Opening in An Lanntair’s Main Gallery on Saturday May 22, new exhibition South West by South, An t-Eilean Fada, The Long Island: A Poetic Cartography by artist Gill Russell, explores the dynamic relationship between the sea and land, and reveals the nautical heritage of the Outer Hebrides.
Gill said: “The dense interplay of sea, land, and light in the northwest of Scotland, and in particular the Western Isles has captivated me since childhood. I often imagined living there.
“Along the extent of the liminal shore the interplay of tidal currents and weather is complex and, from a human perspective, fickle, authoring, dramatic, and sometimes destructive, events.
“Although I felt a deep attachment to the place and however much it inspired my practice, I came to realise that I would always be a tourist, a spectator, on the outside of an entrenched culture looking in. It was important to make connections.”
In making connections, Gill visited the islands several times over a two-year period, as well as researching oral history interviews from Tobar an Dualais/School of Scottish Studies, which form a central part of the upcoming An Lanntair exhibition.

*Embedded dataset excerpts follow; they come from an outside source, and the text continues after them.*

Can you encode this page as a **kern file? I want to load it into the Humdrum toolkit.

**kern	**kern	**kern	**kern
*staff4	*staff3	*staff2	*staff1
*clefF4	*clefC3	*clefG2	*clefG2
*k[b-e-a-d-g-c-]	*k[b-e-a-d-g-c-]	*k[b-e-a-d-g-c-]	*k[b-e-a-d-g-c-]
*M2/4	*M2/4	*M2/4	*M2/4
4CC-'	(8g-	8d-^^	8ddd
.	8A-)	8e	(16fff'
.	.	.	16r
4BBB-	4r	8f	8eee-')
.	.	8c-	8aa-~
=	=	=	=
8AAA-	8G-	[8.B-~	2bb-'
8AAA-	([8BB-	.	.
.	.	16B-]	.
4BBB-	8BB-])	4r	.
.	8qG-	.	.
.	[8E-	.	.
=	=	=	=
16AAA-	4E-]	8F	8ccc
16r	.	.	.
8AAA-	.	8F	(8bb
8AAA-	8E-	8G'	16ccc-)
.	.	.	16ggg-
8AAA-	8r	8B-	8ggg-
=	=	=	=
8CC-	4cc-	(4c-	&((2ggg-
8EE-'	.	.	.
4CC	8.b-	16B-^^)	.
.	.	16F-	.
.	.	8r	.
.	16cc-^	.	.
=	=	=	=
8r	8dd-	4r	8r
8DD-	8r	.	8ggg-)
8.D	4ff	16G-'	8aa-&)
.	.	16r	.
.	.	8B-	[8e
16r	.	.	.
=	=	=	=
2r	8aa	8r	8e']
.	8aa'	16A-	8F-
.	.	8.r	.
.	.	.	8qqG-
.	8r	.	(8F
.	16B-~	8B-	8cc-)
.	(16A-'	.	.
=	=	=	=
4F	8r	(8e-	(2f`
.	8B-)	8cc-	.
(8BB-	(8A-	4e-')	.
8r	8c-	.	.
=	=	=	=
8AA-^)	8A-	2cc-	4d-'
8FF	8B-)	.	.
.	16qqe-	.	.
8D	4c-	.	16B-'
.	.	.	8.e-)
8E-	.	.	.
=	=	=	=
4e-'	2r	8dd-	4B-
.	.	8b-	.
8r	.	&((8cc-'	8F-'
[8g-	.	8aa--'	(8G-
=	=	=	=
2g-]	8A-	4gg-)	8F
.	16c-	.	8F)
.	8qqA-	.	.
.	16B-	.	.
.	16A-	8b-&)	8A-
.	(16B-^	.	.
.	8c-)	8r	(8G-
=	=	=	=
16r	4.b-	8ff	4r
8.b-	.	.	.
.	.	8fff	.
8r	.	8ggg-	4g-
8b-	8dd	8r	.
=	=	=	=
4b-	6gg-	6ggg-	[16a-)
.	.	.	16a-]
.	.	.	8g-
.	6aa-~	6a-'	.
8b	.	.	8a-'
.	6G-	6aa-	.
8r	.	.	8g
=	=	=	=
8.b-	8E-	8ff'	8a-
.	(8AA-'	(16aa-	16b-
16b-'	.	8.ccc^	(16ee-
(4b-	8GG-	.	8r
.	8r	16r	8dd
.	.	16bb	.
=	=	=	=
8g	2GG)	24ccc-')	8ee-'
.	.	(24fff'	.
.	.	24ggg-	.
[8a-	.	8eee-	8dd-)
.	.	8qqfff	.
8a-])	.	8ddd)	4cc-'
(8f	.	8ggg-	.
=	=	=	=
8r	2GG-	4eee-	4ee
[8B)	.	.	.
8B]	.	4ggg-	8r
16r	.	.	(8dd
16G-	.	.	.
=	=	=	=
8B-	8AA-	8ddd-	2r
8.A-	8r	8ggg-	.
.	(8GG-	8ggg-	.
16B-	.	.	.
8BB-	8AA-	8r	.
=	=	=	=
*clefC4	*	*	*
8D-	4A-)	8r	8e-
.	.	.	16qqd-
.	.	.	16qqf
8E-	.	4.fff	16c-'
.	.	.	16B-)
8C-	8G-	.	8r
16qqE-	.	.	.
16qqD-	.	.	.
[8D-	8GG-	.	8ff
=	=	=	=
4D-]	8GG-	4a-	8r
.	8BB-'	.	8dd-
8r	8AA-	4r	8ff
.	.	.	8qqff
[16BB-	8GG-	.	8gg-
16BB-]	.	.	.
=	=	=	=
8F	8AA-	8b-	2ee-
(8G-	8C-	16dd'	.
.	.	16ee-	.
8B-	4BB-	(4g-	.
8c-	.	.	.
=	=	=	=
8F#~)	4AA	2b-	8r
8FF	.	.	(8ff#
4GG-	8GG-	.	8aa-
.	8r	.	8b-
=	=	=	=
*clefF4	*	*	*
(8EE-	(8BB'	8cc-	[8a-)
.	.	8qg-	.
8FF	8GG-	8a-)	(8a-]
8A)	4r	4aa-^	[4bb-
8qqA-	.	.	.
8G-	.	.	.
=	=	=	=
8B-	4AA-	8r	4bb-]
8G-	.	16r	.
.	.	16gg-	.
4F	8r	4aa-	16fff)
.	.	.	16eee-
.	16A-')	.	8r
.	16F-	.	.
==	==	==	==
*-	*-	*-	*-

A recorded account of the Van Stabel, a ship-wrecked off the coast of Heisker (Monach Isles), brought her to meet the Laing family of North Uist; her explorations of the Sound of Harris lead her to interview Berneray native Donald MacLean; and playing low whistle at a local pub session introduced her to box player Dougie MacDonald from North Uist who helped her understanding of Gaelic stories.
South West by South expresses Gill’s work through a ‘poetic cartography’, presenting an installation of large-scale prints, vinyl wall drawings, audio recordings, and maps.
Her poetic cartography maps the Sound of Harris, its notoriously treacherous skerries and shoals, and the stories and folklore inspired by them. Tidal Streams communicates the potent force of the turbulent Pentland Firth; while the vinyl drawings of Tributrees explore the burns and rivers, the arterial life forces, which run through the spartan Lewis landscape.
The maps and poems of Lost Ships dwell on the many vessels wreaked around the Long Island, particularly near Heisker, and the loss of cargo and human life. And using oral recordings and dense prints, Sea Lore suggest the enthralling and unpredictable surge of the sea which haunts such tales.
Roddy Murray, An Lanntair Head of Visual Arts, said: “The sea defines these islands and the lore of the sea speaks eloquently of our relationship with it. This exhibition is as much about that history as it is about geography, topography, tidal patterns and place names. Gill expertly navigates us through the past, through reefs, skerries, channels, currents and streams to reveal our nautical heritage.”
South West by South, An t-Eilean Fada, The Long Island: A Poetic Cartography is exhibited at An Lanntair May 22 to July 4. The exhibition will also show in Taigh Chearsabhagh, North Uist, in September and October 2021.